■ ASSIGNMENT: In which lines of the data does the string "room" appear? Copy every one.

BEGIN DATA EXTRACTS

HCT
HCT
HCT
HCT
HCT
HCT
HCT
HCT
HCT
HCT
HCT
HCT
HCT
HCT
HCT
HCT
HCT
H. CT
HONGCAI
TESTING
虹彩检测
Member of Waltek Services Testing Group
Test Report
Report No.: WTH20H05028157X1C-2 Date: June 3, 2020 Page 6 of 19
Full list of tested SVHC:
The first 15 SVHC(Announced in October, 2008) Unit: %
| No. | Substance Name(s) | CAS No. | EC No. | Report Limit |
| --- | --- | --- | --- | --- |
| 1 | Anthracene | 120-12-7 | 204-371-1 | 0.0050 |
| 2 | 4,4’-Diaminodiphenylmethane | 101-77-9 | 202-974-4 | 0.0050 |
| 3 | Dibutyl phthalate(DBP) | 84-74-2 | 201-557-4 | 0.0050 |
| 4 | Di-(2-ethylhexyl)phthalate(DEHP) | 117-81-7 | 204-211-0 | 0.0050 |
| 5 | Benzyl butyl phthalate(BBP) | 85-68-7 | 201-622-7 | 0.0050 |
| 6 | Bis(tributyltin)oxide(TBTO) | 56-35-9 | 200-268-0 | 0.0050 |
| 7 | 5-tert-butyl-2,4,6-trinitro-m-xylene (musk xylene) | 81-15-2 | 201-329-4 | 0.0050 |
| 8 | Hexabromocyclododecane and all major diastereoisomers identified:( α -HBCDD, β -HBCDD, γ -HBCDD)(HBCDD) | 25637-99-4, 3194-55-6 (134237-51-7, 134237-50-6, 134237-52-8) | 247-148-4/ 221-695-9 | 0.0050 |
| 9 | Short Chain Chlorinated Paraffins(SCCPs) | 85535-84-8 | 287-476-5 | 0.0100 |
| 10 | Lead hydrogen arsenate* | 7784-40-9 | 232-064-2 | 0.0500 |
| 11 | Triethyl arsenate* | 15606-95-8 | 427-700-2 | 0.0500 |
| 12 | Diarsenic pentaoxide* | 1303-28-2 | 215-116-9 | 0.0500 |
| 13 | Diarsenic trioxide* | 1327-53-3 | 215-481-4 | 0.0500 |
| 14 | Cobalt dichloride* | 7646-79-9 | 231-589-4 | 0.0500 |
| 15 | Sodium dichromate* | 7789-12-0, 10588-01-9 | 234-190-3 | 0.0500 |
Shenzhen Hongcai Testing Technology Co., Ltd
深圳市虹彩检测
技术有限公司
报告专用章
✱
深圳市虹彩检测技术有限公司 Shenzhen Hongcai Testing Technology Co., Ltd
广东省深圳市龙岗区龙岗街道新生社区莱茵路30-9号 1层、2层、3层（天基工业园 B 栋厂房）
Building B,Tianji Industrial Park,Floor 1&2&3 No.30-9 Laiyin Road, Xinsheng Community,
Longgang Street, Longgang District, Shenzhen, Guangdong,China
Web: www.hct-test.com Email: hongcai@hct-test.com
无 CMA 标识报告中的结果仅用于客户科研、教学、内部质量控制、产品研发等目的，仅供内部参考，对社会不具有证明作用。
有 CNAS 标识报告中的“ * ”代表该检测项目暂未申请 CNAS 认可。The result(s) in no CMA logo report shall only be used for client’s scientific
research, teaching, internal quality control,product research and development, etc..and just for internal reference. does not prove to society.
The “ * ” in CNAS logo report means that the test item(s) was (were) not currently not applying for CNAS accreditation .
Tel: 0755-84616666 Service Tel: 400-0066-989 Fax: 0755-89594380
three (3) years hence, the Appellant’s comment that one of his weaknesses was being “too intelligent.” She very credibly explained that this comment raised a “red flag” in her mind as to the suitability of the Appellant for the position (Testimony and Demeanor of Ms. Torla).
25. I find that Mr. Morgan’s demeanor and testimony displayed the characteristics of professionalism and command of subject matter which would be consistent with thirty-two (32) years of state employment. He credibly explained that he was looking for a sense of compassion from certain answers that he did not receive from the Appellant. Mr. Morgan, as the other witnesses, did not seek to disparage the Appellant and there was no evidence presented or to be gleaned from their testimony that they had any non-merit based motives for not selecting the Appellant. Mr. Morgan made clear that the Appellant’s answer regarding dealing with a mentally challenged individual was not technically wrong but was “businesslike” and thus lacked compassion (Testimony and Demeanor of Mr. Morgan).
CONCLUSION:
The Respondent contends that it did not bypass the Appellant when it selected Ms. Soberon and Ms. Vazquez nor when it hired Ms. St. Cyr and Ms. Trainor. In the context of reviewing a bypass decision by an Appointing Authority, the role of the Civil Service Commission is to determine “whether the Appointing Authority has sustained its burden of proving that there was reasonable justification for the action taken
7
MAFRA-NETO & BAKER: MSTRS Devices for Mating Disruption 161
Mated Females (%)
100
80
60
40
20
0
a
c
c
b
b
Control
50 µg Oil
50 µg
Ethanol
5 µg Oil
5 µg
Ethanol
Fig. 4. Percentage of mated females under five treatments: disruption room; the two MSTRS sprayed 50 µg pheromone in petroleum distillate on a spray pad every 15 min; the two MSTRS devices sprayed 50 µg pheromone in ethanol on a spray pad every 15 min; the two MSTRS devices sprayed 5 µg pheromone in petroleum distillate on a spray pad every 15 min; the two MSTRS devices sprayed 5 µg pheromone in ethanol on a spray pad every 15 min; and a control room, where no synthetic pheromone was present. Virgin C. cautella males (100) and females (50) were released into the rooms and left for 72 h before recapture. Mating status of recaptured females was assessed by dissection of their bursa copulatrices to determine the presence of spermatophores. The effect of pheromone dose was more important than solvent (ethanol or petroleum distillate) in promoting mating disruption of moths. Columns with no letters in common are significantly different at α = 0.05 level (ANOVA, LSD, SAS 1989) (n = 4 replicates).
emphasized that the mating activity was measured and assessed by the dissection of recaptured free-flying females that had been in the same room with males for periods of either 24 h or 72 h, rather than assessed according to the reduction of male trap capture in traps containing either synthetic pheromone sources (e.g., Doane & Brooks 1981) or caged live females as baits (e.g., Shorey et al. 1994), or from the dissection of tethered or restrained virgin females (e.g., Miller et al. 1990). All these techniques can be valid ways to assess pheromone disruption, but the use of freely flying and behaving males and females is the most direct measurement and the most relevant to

END DATA EXTRACTS

■ ANSWER TO THIS EXERCISE:
Fig. 4. Percentage of mated females under five treatments: disruption room; the two MSTRS sprayed 50 µg pheromone in petroleum distillate on a spray pad every 15 min; the two MSTRS devices sprayed 50 µg pheromone in ethanol on a spray pad every 15 min; the two MSTRS devices sprayed 5 µg pheromone in petroleum distillate on a spray pad every 15 min; the two MSTRS devices sprayed 5 µg pheromone in ethanol on a spray pad every 15 min; and a control room, where no synthetic pheromone was present. Virgin C. cautella males (100) and females (50) were released into the rooms and left for 72 h before recapture. Mating status of recaptured females was assessed by dissection of their bursa copulatrices to determine the presence of spermatophores. The effect of pheromone dose was more important than solvent (ethanol or petroleum distillate) in promoting mating disruption of moths. Columns with no letters in common are significantly different at α = 0.05 level (ANOVA, LSD, SAS 1989) (n = 4 replicates).
emphasized that the mating activity was measured and assessed by the dissection of recaptured free-flying females that had been in the same room with males for periods of either 24 h or 72 h, rather than assessed according to the reduction of male trap capture in traps containing either synthetic pheromone sources (e.g., Doane & Brooks 1981) or caged live females as baits (e.g., Shorey et al. 1994), or from the dissection of tethered or restrained virgin females (e.g., Miller et al. 1990). All these techniques can be valid ways to assess pheromone disruption, but the use of freely flying and behaving males and females is the most direct measurement and the most relevant to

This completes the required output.